Not Erlang but same concept and I'm not sure what the software development
environment was, but the thing was loaded to the gills and almost all ops save
major software upgrade only required warm restarts which preserved existing
connections (perhaps with some delays of digit processing).

Two major problems I remember in those days was a bug in operator position
handling where a certain operation created some sort of race condition that
brought it all the way down. That was fixed but the other was not so easy...
mainly because it was doing triple-duty as class 3/4/5, what functioned as a
stack/event queue occupied an insufficient pool of memory to handle
extraordinary events. And in that early state of development overflow of the
event queue was a fatal cold start error ... from a cold start it took ~15
minutes to come up again.

Murphy's Law supplied TWO great examples to illustrate the problem. One was a
severe cable cut, an auger down the street from the telco wrapped itself
around ~3,000 pairs and triggered many events.
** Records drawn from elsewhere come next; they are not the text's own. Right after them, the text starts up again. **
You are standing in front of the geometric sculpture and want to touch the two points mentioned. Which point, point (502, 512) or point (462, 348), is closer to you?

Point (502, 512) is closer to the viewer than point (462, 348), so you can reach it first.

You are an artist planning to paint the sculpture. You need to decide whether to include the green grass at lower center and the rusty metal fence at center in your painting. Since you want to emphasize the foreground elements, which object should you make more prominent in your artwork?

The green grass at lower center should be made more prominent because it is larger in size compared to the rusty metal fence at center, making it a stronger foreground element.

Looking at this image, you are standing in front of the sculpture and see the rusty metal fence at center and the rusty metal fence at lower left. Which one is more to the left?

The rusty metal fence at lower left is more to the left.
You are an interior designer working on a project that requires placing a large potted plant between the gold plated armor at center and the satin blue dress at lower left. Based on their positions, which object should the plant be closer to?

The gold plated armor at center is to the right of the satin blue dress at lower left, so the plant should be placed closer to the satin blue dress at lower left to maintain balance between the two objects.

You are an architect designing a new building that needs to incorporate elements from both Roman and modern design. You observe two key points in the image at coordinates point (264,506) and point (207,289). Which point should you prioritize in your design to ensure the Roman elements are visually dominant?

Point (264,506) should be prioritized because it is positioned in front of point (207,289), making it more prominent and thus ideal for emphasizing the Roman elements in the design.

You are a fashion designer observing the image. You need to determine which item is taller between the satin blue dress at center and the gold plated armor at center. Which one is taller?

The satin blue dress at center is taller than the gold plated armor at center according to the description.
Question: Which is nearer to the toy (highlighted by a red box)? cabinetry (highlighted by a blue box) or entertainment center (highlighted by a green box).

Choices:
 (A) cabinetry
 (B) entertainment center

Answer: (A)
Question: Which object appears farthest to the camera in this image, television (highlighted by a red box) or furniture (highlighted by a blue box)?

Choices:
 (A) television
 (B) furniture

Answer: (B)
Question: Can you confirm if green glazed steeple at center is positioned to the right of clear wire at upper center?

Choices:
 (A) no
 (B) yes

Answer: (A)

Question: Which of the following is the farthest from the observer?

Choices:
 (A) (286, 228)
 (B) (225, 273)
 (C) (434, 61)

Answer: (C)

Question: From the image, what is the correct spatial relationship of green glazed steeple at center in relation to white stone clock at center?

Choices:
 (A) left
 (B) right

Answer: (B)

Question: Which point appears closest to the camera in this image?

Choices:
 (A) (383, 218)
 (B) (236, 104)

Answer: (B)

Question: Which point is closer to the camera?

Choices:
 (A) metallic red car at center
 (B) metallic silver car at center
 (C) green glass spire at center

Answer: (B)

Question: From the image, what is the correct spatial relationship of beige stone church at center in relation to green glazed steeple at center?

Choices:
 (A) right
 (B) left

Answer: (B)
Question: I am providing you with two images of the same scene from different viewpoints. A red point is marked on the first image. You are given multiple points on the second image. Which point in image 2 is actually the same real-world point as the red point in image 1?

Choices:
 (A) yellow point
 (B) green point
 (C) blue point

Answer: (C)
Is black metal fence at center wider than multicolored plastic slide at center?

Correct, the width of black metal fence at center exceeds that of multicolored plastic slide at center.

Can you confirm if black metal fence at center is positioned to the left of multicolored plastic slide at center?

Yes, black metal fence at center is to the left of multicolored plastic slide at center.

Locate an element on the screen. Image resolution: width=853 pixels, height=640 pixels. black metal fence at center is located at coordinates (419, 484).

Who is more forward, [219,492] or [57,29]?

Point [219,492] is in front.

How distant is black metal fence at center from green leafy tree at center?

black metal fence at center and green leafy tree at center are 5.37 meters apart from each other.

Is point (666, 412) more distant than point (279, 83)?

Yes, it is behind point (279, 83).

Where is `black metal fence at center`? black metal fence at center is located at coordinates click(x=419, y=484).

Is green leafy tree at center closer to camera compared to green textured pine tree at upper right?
The next was an earthquake...
and everyone picked up their phones at once.

------
lake99
I guess this is the source of all the insider jokes that people have been
making for the past couple of days.

------
sirpeet
Zotonic (an Erlang based framework and CMS) was inspired by the movie and
referenced it in their introduction video some years ago:
[https://youtu.be/r9cmWJvXIj4](https://youtu.be/r9cmWJvXIj4)

------
falsedan
Goodbye, Joe

------
mproud
Google captions calls it “Ireland” or “Airline”.